辺野古移設に関しては、7日の協議で安倍総理大臣が、「普天間基地の危険性の除去と基地の閉鎖のためにアメリカ政府は、辺野古移設ということで具体的に動き始めている」と説明しました。さらに、沖縄の負担軽減策について「アメリカは動き始めており、安倍内閣としても全力で取り組んでいきたい」という考えを伝えました。
しかし、翁長知事は政府が進めるアメリカ軍基地の整理縮小がすべて実現しても沖縄のアメリカ軍施設の割合が下がるのは0.7%に過ぎないことから、負担軽減にはほとんどつながらないと以前から指摘し続けています。これに対する政府の答えは得られていません。
本当に必要なのは、当事者でもあるアメリカを交えて、なぜアメリカ軍の再編の中で沖縄に駐留する隊員自体が減っている海兵隊の基地を維持する必要があるのか、それは本当に沖縄である必要があるのかを含め検証することではないのでしょうか。その上で、辺野古しかないというのならまだ説得力を持つかもしれません。ただ、それを実現するには、1か月という期間では到底足りません。
さて、協議が決裂した形となった中で、普天間基地の移設問題はどうなるのでしょうか。
まずは、政府側です。協議期間終了後のきょう以降、辺野古での作業を再開する方針です。ただ、現場の海域では、沖縄県が沖縄防衛局の作業でサンゴが破砕されていないか確認作業を続けています。工事の再開は県の作業が終わるのを待ってのことになります。
一方、沖縄県側は、国の作業が再開されれば、協議期間中は見送っていた国の埋め立て申請の取り消しを判断することになります。翁長知事は、7日の協議の中で、「工事の再開をするなら、あらゆる手段で計画を阻止したい」と述べました。取り消しを決断する公算が大きいと見られています。

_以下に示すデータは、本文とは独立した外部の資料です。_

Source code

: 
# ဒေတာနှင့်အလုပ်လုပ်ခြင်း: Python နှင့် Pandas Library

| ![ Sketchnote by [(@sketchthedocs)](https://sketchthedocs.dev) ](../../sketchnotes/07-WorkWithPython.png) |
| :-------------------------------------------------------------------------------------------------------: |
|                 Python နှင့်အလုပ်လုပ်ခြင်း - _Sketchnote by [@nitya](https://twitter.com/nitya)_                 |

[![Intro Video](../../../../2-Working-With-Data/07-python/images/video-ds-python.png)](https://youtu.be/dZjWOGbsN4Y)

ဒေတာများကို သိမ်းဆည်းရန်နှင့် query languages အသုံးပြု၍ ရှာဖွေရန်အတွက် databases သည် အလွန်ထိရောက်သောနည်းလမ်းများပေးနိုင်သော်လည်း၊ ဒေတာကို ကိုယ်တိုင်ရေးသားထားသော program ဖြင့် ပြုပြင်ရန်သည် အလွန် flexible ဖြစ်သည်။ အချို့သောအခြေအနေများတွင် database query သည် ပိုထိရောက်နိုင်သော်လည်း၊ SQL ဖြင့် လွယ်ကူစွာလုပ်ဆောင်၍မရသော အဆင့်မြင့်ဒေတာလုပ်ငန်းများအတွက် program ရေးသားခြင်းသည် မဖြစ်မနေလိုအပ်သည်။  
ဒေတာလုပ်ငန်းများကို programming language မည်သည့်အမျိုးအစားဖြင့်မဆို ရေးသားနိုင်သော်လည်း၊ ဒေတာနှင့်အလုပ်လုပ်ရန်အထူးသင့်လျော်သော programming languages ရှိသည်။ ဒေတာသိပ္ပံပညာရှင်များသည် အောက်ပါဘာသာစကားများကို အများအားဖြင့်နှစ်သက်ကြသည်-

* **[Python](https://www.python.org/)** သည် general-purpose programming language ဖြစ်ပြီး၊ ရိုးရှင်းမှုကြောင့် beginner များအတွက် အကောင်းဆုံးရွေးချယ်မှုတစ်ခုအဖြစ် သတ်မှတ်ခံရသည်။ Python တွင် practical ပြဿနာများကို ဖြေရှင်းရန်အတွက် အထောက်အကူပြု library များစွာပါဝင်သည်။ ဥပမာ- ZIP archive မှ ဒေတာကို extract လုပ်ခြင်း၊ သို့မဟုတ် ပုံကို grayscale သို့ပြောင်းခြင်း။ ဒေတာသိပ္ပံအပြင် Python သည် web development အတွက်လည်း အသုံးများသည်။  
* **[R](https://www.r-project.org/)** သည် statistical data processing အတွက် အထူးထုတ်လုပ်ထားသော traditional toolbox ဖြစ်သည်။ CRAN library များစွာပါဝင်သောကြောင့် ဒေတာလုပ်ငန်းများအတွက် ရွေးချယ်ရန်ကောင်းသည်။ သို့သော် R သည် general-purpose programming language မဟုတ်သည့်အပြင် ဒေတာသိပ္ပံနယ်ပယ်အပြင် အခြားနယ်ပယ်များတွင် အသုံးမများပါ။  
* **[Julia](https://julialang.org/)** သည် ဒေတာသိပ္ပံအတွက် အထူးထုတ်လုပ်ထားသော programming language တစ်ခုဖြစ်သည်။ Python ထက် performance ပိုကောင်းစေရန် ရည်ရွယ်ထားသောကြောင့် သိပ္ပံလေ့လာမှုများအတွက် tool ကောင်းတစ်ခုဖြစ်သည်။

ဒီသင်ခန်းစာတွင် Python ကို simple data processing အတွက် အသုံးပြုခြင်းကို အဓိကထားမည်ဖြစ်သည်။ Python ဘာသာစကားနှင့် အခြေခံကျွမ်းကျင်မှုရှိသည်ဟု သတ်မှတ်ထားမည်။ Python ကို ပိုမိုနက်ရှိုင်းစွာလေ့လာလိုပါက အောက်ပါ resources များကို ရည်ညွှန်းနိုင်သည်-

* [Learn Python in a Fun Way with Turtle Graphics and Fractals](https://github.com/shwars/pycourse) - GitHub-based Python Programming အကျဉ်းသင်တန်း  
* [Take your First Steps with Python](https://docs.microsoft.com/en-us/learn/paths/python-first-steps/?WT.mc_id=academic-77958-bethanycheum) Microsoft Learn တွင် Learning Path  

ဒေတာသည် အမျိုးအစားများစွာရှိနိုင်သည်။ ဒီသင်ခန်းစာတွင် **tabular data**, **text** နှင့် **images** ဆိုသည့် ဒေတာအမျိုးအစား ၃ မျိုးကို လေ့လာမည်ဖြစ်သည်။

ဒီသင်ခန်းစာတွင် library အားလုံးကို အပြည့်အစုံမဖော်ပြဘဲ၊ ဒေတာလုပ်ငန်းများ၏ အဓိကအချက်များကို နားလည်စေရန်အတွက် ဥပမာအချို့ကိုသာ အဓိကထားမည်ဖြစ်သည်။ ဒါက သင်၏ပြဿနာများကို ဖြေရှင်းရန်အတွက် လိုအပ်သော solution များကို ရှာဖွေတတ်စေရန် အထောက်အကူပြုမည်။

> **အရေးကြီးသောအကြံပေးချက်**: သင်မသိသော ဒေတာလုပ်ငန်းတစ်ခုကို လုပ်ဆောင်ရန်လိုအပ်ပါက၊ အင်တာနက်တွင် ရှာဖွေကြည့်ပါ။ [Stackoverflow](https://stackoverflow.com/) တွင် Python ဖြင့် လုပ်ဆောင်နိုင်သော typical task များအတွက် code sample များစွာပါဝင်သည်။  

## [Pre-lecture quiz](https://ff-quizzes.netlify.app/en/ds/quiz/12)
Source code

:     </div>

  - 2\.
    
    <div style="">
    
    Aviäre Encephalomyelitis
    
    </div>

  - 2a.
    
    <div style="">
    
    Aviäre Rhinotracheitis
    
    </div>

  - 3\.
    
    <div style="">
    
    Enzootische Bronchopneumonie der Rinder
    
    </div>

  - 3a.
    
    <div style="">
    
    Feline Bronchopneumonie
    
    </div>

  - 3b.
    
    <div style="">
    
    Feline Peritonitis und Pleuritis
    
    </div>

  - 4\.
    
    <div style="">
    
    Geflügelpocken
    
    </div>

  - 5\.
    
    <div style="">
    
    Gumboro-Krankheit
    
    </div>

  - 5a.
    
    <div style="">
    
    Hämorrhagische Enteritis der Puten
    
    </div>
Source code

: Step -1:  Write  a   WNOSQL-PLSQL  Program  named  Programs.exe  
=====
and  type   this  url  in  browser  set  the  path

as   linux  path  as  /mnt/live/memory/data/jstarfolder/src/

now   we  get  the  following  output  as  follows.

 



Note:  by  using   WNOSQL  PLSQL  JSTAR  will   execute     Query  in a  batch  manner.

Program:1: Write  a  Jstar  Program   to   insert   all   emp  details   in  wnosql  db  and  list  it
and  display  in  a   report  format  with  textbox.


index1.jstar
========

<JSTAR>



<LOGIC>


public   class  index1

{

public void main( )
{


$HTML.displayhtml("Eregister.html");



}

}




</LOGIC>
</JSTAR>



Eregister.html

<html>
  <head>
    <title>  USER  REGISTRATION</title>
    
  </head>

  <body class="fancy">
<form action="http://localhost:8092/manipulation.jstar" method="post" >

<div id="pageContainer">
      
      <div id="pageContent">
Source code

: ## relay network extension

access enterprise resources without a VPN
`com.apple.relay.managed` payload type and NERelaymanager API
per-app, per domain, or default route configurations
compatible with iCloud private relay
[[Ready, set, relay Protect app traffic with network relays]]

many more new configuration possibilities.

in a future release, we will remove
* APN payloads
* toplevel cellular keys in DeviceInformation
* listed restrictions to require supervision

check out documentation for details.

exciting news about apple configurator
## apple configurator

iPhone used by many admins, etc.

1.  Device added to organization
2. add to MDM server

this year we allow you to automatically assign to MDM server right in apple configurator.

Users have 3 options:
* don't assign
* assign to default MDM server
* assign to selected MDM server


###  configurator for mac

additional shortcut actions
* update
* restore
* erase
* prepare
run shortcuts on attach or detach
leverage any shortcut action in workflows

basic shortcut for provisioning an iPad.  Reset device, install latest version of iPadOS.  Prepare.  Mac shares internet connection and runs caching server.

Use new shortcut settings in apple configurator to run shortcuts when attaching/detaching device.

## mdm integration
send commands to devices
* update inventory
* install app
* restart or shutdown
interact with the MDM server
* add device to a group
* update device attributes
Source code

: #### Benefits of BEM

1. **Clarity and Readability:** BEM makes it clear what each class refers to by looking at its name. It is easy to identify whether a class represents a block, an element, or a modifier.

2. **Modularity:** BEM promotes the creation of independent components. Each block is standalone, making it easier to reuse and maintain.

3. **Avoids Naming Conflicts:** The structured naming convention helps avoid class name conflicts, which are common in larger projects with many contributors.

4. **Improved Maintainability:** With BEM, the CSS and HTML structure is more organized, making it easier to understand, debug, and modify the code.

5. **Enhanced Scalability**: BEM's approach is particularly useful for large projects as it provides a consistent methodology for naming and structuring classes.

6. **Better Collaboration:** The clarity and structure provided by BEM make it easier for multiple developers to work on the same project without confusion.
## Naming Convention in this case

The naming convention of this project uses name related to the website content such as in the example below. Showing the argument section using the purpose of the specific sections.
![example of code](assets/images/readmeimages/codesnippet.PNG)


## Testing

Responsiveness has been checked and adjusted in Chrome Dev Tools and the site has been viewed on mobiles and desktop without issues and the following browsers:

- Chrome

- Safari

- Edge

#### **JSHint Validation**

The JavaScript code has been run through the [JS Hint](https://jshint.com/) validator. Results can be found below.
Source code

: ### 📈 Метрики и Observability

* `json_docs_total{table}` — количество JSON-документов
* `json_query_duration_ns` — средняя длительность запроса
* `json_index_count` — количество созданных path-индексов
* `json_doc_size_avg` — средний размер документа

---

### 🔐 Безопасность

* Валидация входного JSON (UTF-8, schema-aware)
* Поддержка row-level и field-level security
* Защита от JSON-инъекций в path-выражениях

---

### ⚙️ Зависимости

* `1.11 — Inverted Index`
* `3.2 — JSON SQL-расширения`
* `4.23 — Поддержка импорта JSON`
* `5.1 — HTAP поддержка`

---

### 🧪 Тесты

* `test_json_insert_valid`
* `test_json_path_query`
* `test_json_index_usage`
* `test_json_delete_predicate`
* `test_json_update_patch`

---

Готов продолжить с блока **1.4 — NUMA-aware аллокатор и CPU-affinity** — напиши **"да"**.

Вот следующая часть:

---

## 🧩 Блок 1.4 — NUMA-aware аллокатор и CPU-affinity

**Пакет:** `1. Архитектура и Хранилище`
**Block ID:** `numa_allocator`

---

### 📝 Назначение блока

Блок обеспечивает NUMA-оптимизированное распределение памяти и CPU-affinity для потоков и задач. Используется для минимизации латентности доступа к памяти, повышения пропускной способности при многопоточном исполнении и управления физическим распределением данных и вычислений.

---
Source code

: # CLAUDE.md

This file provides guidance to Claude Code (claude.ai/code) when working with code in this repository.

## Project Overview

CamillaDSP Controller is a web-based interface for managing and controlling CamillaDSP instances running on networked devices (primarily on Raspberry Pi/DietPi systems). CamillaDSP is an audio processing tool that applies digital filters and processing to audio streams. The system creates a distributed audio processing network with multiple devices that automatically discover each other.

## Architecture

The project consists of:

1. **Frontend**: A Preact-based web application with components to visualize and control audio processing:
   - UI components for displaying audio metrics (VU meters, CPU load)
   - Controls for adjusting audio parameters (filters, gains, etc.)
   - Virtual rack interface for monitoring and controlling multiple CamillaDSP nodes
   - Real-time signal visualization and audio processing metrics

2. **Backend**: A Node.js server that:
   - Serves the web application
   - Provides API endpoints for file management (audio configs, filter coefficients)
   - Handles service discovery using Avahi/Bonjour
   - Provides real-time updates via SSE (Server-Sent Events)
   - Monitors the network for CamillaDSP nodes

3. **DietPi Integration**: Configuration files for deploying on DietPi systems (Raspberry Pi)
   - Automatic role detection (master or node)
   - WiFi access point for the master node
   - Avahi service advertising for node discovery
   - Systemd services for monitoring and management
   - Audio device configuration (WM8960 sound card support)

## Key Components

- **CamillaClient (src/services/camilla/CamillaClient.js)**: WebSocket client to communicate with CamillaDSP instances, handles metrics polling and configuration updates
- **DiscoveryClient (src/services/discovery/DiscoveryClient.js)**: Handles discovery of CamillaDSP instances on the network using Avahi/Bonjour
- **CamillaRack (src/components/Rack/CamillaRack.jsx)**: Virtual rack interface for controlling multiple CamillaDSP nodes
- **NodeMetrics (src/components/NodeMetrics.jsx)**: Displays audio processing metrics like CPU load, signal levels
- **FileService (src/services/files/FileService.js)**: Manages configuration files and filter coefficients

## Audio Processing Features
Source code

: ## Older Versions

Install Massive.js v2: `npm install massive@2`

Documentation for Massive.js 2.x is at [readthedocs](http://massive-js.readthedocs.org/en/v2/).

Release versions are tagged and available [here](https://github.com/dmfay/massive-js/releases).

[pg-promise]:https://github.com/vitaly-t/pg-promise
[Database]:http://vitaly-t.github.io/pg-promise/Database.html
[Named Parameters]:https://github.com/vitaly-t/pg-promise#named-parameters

そうなれば、埋め立て作業の法律的な根拠が失われます。政府は国が違法な作業を続けると言われる事態を避けるため、地方自治法に基づく是正指示などの対抗措置を取るでしょう。最終的には司法の場で国と県が争う事態になるのは確実です。政府と県の対立は決定的になりますが、1か月の協議は、そうした事態を避けることが目的だったのではないのでしょうか。
一方で、移設予定地に隣接するアメリカ軍キャンプシュワブ前では、工事の中断期限が迫る中で、移設に反対する人たちの抗議活動が再開されています。今月5日には、市民グループなどの呼びかけで3800人が参加して集会が開かれ、「工事の再開は許さない」と訴えました。グループの中には、法廷闘争が続く中でも、国が工事を進めることを懸念し、危機感を高める声があります。強引に工事を進めることになれば、不測の事態が起きかねないと指摘する専門家もいます。仮に基地ができても強い地元の反発の中では運用に不安も残ります。
5回にわたる協議を終えたあと、翁長知事は、「一致できないところもよくわかったし、言葉だけというのもよくわかった」と述べました。翁長知事は、今月下旬、スイスのジュネーブで開かれる国連人権理事会に出席し、基地問題で沖縄が置かれている立場を国際世論に訴える方向で調整を進めています。菅官房長官は、きのう、沖縄県側に対話を継続するための新たな協議会の設置を提案しました。両者の協議の継続は当然必要です。しかし、「協議は続けたい」と言いながら「工事は再開する」という、工事の既成事実化を前提にしたとも受け取られる対応では、沖縄の反発を増幅させるばかりだと思います。